[Opening Dataset section]

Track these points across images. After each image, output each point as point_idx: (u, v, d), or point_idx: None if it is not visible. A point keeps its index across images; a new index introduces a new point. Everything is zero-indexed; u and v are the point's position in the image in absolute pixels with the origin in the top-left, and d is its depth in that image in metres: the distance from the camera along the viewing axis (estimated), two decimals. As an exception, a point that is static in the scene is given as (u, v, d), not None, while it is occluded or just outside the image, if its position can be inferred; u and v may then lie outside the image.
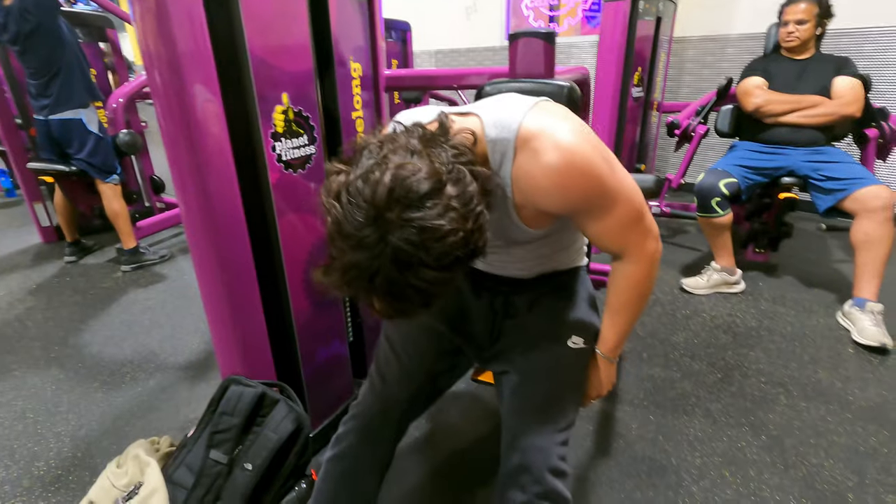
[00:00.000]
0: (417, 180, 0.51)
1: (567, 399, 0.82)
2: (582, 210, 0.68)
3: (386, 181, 0.51)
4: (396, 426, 0.91)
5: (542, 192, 0.65)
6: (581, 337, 0.86)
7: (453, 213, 0.52)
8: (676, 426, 1.40)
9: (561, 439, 0.78)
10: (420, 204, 0.51)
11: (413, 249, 0.51)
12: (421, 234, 0.51)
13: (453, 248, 0.53)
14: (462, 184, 0.54)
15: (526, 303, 0.90)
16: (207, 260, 1.02)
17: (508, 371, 0.86)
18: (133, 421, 1.49)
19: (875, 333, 1.71)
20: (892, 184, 2.86)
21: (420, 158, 0.54)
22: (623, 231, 0.71)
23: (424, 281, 0.53)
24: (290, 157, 1.07)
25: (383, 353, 0.94)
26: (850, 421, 1.40)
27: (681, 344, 1.80)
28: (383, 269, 0.53)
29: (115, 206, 2.52)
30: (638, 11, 2.22)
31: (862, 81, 1.99)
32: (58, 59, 2.25)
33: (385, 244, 0.51)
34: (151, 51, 0.85)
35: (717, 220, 2.06)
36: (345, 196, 0.53)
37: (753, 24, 3.06)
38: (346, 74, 1.22)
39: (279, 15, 0.98)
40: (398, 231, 0.51)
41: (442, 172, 0.53)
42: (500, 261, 0.88)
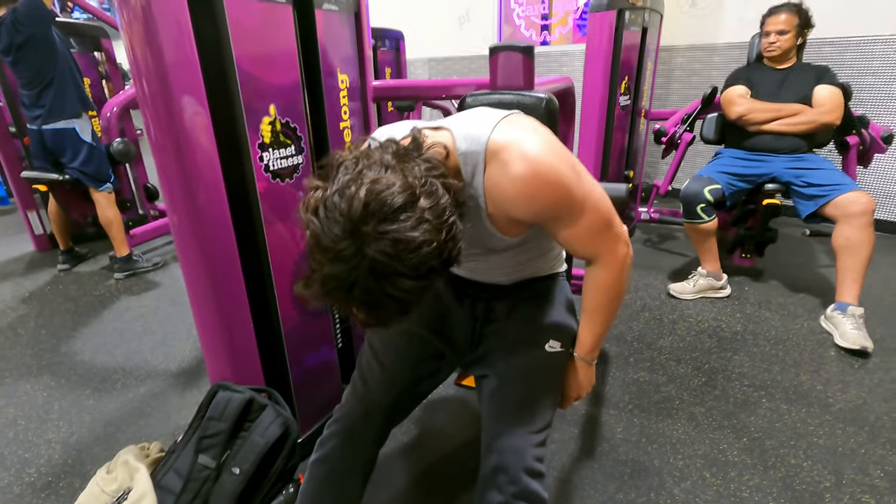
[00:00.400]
0: (391, 194, 0.54)
1: (543, 401, 0.85)
2: (551, 218, 0.71)
3: (361, 195, 0.54)
4: (378, 430, 0.93)
5: (512, 201, 0.68)
6: (558, 341, 0.88)
7: (427, 225, 0.55)
8: (660, 429, 1.43)
9: (537, 440, 0.80)
10: (394, 217, 0.54)
11: (389, 260, 0.54)
12: (396, 246, 0.53)
13: (428, 258, 0.55)
14: (435, 196, 0.57)
15: (506, 308, 0.93)
16: (196, 267, 1.04)
17: (488, 375, 0.89)
18: (124, 427, 1.50)
19: (856, 337, 1.74)
20: (874, 189, 2.91)
21: (394, 173, 0.57)
22: (592, 237, 0.74)
23: (401, 290, 0.56)
24: (278, 166, 1.10)
25: (366, 357, 0.96)
26: (829, 423, 1.43)
27: (666, 348, 1.82)
28: (361, 280, 0.55)
29: (109, 214, 2.54)
30: (624, 22, 2.26)
31: (842, 90, 2.03)
32: (50, 70, 2.28)
33: (362, 256, 0.54)
34: (139, 59, 0.87)
35: (702, 225, 2.10)
36: (322, 211, 0.55)
37: (739, 34, 3.12)
38: (334, 86, 1.25)
39: (266, 28, 1.01)
40: (374, 243, 0.53)
41: (415, 186, 0.56)
42: (479, 268, 0.91)
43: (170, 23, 0.85)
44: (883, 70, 2.72)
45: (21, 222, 3.02)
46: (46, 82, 2.29)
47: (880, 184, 2.89)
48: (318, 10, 1.13)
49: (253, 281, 1.12)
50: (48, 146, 2.40)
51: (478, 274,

[Closing Dataset section]

* [Task prompt]:
Write out, exactly and with nothing added, every line from the one that holds "26: (850, 421, 1.40)" to the end of the entries above; pictures stay out.

* [Expected answer]:
26: (850, 421, 1.40)
27: (681, 344, 1.80)
28: (383, 269, 0.53)
29: (115, 206, 2.52)
30: (638, 11, 2.22)
31: (862, 81, 1.99)
32: (58, 59, 2.25)
33: (385, 244, 0.51)
34: (151, 51, 0.85)
35: (717, 220, 2.06)
36: (345, 196, 0.53)
37: (753, 24, 3.06)
38: (346, 74, 1.22)
39: (279, 15, 0.98)
40: (398, 231, 0.51)
41: (442, 172, 0.53)
42: (500, 261, 0.88)
[00:00.400]
0: (391, 194, 0.54)
1: (543, 401, 0.85)
2: (551, 218, 0.71)
3: (361, 195, 0.54)
4: (378, 430, 0.93)
5: (512, 201, 0.68)
6: (558, 341, 0.88)
7: (427, 225, 0.55)
8: (660, 429, 1.43)
9: (537, 440, 0.80)
10: (394, 217, 0.54)
11: (389, 260, 0.54)
12: (396, 246, 0.53)
13: (428, 258, 0.55)
14: (435, 196, 0.57)
15: (506, 308, 0.93)
16: (196, 267, 1.04)
17: (488, 375, 0.89)
18: (124, 427, 1.50)
19: (856, 337, 1.74)
20: (874, 189, 2.91)
21: (394, 173, 0.57)
22: (592, 237, 0.74)
23: (401, 290, 0.56)
24: (278, 166, 1.10)
25: (366, 357, 0.96)
26: (829, 423, 1.43)
27: (666, 348, 1.82)
28: (361, 280, 0.55)
29: (109, 214, 2.54)
30: (624, 22, 2.26)
31: (842, 90, 2.03)
32: (50, 70, 2.28)
33: (362, 256, 0.54)
34: (139, 59, 0.87)
35: (702, 225, 2.10)
36: (322, 211, 0.55)
37: (739, 34, 3.12)
38: (334, 86, 1.25)
39: (266, 28, 1.01)
40: (374, 243, 0.53)
41: (415, 186, 0.56)
42: (479, 268, 0.91)
43: (170, 23, 0.85)
44: (883, 70, 2.72)
45: (21, 222, 3.02)
46: (46, 82, 2.29)
47: (880, 184, 2.89)
48: (318, 10, 1.13)
49: (253, 281, 1.12)
50: (48, 146, 2.40)
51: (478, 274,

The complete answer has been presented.